WORK TASK – Give the number of lines in the material below that contain the string "años", counting case, and nothing else.

EXERCISE MATERIAL –
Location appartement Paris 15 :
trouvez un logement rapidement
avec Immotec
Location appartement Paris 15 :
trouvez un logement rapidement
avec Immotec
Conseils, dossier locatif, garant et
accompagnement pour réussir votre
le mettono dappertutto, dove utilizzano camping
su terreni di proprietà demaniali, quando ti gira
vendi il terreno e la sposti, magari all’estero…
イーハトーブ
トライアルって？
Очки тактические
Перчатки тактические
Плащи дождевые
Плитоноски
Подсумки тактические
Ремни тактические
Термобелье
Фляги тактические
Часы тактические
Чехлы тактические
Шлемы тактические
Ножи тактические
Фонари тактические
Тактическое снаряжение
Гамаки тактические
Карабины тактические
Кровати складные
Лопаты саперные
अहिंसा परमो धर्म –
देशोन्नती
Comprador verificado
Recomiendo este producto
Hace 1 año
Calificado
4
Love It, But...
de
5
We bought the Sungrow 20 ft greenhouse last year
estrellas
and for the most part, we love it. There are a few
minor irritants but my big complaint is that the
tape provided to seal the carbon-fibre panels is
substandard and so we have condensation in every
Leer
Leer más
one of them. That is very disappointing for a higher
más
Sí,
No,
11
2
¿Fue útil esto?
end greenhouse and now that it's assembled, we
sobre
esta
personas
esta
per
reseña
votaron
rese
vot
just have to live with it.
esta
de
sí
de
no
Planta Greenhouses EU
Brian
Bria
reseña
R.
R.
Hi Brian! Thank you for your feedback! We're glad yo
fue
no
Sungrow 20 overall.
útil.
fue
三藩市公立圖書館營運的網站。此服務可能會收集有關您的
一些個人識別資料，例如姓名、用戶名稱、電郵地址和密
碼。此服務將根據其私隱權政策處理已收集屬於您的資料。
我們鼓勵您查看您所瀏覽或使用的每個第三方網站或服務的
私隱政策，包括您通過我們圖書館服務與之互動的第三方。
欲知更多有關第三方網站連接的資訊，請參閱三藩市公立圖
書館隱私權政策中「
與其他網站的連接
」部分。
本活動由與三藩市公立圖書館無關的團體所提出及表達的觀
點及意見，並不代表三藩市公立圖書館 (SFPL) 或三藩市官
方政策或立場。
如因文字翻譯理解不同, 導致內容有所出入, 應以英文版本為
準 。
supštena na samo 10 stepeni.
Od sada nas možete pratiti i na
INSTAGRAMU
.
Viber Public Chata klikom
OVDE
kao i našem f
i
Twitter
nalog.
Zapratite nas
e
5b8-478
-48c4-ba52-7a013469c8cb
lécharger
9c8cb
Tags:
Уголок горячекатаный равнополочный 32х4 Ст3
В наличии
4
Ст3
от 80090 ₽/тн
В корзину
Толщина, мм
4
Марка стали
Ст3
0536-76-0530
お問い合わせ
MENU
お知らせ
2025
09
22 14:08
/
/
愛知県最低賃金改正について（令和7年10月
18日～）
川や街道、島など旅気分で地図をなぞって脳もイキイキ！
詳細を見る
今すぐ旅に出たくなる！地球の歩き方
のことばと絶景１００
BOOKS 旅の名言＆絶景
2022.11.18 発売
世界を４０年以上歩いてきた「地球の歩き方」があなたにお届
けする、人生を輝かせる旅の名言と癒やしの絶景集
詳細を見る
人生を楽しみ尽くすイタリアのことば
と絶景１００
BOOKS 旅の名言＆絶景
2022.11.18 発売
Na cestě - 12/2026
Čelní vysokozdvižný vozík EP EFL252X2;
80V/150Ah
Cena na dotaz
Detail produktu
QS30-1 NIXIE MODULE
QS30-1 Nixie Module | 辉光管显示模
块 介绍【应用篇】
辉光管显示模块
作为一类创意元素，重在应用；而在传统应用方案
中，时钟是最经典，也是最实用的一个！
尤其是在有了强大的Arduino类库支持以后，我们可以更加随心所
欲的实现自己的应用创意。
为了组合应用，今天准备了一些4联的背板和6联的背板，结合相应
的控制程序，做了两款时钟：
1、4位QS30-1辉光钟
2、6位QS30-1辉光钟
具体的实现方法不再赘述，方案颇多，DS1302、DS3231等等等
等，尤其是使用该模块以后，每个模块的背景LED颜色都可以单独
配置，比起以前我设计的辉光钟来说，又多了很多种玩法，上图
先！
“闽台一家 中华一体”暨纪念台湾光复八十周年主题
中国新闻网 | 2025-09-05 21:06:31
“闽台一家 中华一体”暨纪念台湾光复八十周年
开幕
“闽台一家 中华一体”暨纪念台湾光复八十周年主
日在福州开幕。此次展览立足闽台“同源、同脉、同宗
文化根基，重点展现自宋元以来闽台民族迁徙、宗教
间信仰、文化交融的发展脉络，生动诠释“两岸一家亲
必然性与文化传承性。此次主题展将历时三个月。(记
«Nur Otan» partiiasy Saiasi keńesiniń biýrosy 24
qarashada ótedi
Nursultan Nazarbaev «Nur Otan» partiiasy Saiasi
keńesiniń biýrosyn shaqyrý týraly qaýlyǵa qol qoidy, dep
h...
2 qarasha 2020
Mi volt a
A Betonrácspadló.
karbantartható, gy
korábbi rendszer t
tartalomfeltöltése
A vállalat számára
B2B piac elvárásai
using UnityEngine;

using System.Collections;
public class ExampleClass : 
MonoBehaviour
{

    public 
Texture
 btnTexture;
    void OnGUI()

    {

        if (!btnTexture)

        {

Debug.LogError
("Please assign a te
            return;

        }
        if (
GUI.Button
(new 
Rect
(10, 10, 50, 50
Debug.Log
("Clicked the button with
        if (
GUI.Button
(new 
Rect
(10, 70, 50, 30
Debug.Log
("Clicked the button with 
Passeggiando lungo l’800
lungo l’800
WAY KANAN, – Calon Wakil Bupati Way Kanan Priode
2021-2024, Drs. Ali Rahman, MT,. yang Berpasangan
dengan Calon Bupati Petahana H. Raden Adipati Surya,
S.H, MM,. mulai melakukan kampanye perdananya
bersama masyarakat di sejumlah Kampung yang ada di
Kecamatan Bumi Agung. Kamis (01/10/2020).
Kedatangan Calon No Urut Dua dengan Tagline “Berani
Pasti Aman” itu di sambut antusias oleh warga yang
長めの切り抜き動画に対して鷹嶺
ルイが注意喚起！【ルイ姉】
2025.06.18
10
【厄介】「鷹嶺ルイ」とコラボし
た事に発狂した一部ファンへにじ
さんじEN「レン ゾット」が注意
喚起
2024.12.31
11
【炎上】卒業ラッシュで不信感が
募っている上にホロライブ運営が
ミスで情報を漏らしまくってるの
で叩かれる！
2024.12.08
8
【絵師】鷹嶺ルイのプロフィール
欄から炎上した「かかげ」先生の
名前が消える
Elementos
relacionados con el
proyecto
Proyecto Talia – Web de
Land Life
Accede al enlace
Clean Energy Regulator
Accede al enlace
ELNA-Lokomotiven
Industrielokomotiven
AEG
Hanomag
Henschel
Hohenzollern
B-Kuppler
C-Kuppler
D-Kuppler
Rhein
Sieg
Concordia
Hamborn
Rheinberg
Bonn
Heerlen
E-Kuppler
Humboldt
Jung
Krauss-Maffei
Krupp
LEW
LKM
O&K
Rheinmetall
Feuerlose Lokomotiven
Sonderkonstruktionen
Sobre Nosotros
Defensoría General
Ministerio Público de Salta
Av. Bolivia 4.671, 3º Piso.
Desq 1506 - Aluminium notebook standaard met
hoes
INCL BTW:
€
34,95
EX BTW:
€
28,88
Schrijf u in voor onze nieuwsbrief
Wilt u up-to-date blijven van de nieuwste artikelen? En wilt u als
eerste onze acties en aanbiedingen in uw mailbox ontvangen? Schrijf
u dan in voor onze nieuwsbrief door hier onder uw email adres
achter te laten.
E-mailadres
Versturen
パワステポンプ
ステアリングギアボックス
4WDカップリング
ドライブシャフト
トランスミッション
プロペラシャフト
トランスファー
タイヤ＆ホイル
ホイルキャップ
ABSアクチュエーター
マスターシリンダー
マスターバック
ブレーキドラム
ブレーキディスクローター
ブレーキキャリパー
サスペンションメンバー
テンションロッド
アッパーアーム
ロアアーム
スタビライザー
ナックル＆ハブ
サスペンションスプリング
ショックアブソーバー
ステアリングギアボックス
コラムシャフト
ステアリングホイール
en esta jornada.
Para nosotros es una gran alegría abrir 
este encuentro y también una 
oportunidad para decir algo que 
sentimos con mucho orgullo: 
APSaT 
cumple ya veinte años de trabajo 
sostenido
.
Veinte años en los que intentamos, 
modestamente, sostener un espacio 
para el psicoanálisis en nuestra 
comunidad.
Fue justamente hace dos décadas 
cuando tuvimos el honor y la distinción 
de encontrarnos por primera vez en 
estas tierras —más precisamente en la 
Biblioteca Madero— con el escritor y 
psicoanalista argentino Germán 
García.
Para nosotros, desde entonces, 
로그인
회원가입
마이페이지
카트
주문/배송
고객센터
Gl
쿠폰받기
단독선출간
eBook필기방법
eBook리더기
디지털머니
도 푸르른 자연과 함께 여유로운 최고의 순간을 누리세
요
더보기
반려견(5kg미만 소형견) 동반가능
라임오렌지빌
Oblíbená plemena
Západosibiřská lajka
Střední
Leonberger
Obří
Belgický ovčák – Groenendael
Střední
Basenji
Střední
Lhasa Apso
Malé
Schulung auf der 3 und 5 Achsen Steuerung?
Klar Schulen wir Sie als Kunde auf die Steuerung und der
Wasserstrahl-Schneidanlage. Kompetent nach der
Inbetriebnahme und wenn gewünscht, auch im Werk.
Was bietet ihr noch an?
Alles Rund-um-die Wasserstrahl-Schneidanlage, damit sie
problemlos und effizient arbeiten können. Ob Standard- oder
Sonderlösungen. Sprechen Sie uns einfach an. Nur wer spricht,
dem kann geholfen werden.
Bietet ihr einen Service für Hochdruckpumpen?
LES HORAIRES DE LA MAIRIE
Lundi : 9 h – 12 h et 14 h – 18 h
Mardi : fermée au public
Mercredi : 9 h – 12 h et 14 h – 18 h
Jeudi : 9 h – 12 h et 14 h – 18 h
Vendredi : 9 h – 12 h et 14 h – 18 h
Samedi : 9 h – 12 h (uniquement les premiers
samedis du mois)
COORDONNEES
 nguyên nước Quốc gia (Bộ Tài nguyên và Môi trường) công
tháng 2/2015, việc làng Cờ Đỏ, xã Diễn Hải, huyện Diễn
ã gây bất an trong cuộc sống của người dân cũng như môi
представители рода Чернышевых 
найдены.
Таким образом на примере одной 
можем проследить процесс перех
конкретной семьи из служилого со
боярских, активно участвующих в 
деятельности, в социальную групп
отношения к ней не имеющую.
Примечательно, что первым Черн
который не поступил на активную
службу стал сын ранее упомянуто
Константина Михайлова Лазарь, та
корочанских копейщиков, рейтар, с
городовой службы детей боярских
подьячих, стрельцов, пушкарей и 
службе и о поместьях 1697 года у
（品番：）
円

ANSWER SECTION – 2